Yeah, sure. That makes sense.

(I'm kidding, cite please.)

There is no reason for evolution to produce a nested hierarchy.

Actually, descent with modification is to wit the only known mechanism that will create a consistent nested hierarchy. Descent without modification is a straight line; design will not necessarily show any hierarchy (whether your car has power steering has no relation to whether or not it has air conditioning, is a v6 or a v8, or has FWD, for example). Meanwhile, run any basic evolutionary algorithm with splitting populations, and the result will always fit into a consistent nested hierarchy. So yes, evolution absolutely should produce a consistent nested hierarchy, and something like a pegasus, a satyr, or a crocoduck would post a serious problem. Check out this video, where cdk007 uses such an algorithm, clearly showing the difference between a designed piece of DNA and a descended piece of DNA:


After 7 sequences of genes are created and then allowed to mutate, the ones that did not share any such ancestry formed a straight cladogram. That is, they were all equidistant and at the same level. However, the ones where the sequences were simulated to have "split off" (that is, the sequences were duplicated from an existing sequence post-mutation, starting with one sequence and ending with 7), they formed exactly the nested hierarchy that you would predict from their ancestry. There are robust models to deal with this. We're not taking stabs in the dark here. You can do this with anything which simulates descent with modification and splitting populations, then apply the same parsimony algorithm to work it out and get a consistent tree like that. You will not get a consistent tree with designed objects.

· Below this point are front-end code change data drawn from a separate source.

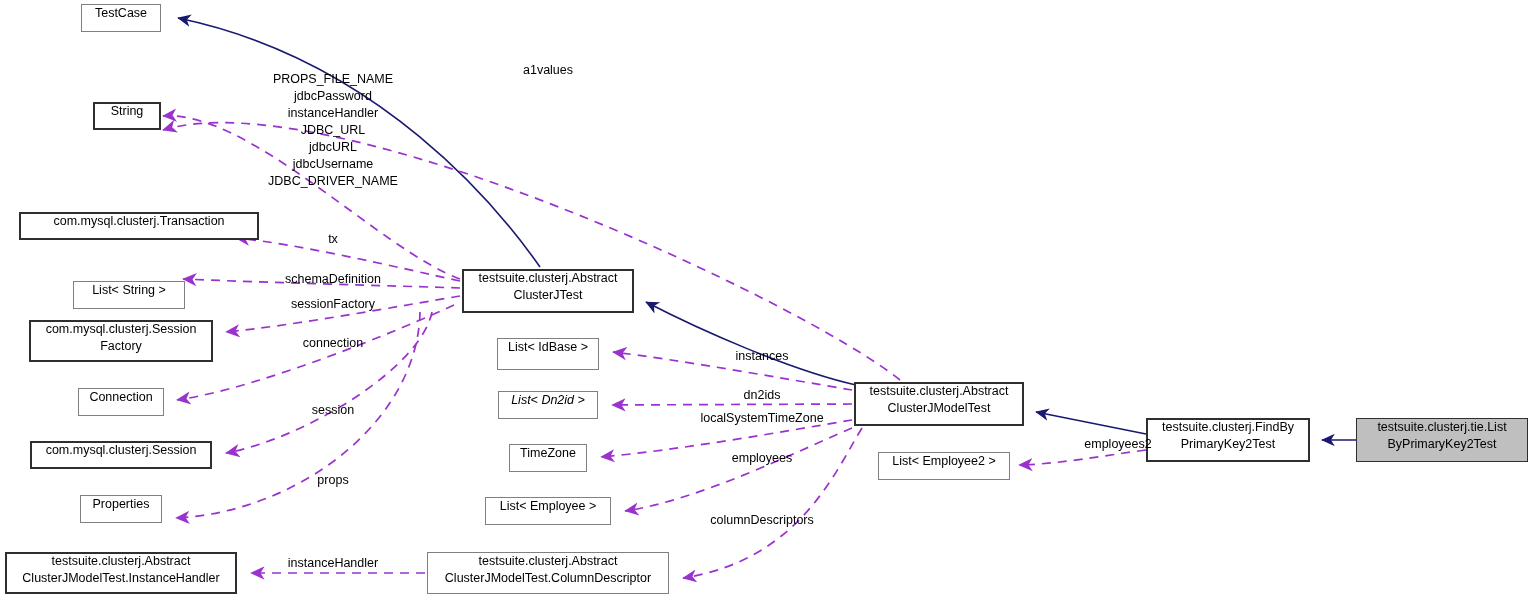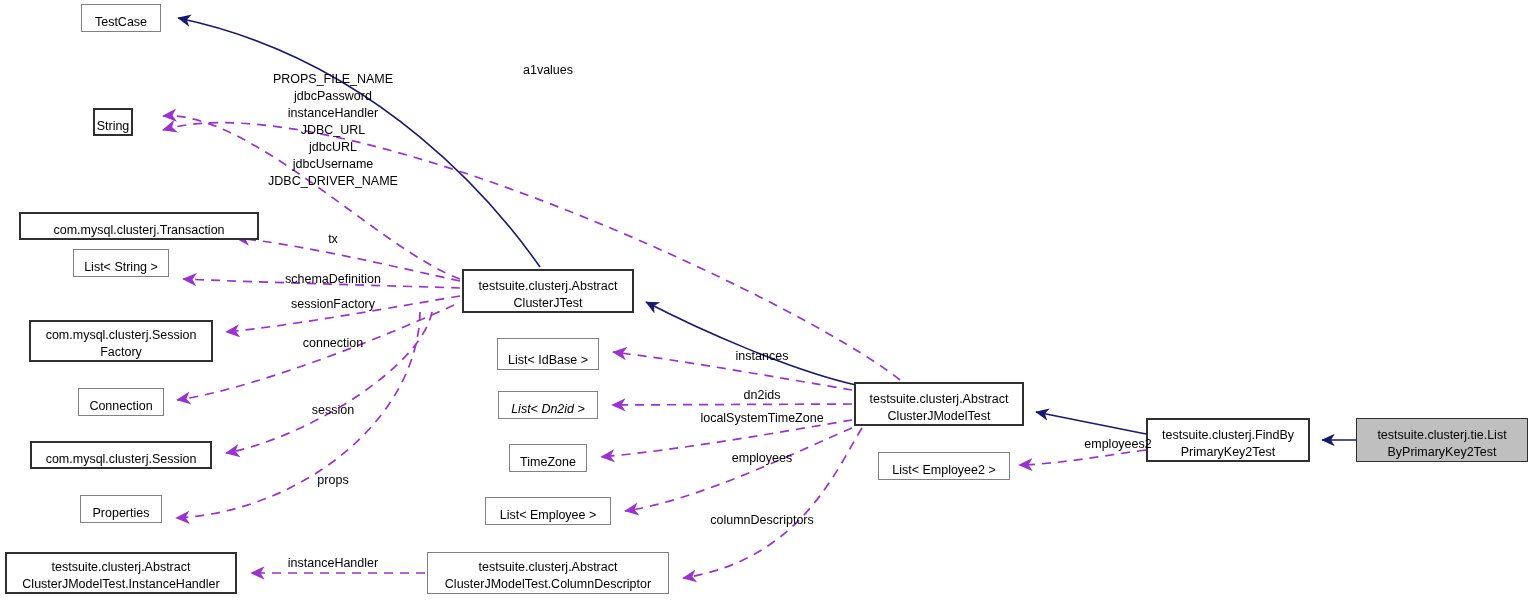--- a/index.html
+++ b/index.html
@@ -20,21 +20,21 @@
     position: absolute;
     left: 0;
     top: 0;
     width: 1531px;
     height: 601px;
   }
   .node {
     position: absolute;
     box-sizing: border-box;
     display: flex;
-    align-items: flex-end;
+    align-items: flex-start;
     justify-content: center;
     text-align: center;
     font-size: 12.5px;
     line-height: 17px;
     color: #000000;
     background: #ffffff;
     border: 1px solid #808080;
     white-space: pre-line;
     z-index: 5;
   }
@@ -128,27 +128,27 @@
       <path d="M862,428 C836,470 800,560 683,578" fill="none" stroke="#9a32cd" stroke-width="1.7" stroke-dasharray="9,7" marker-end="url(#arrow-purple)"></path>
     </g>
     <g>
       <path d="M1146,450 C1100,456 1060,464 1019,465" fill="none" stroke="#9a32cd" stroke-width="1.7" stroke-dasharray="9,7" marker-end="url(#arrow-purple)"></path>
     </g>
   </svg>
 
   <div class="node light" style="left:81px; top:4px; width:80px; height:28px;">
     <span>TestCase</span>
   </div>
-  <div class="node dark" style="left:93px; top:108px; width:40px; height:28px;">
+  <div class="node dark" style="left:93px; top:102px; width:68px; height:28px;">
     <span>String</span>
   </div>
   <div class="node dark" style="left:19px; top:212px; width:240px; height:28px;">
     <span>com.mysql.clusterj.Transaction</span>
   </div>
-  <div class="node light" style="left:73px; top:249px; width:96px; height:28px;">
+  <div class="node light" style="left:73px; top:281px; width:112px; height:28px;">
     <span>List&lt; String &gt;</span>
   </div>
   <div class="node dark" style="left:29px; top:320px; width:184px; height:42px;">
     <span>com.mysql.clusterj.Session
 Factory</span>
   </div>
   <div class="node light" style="left:78px; top:388px; width:86px; height:28px;">
     <span>Connection</span>
   </div>
   <div class="node dark" style="left:30px; top:441px; width:182px; height:28px;">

According to the evolution myth a small land creature slowly transformed into a huge whale making a lot of changes yet with all those changes along the way so why did it keep it's boobs and hair? It's there a natural law that says once a creature evolves boobs it must never lose them. We have a fish turning in a land creature back to a sea creature but once boobs always boobs.

This is basically an incoherent mess. Care to try again?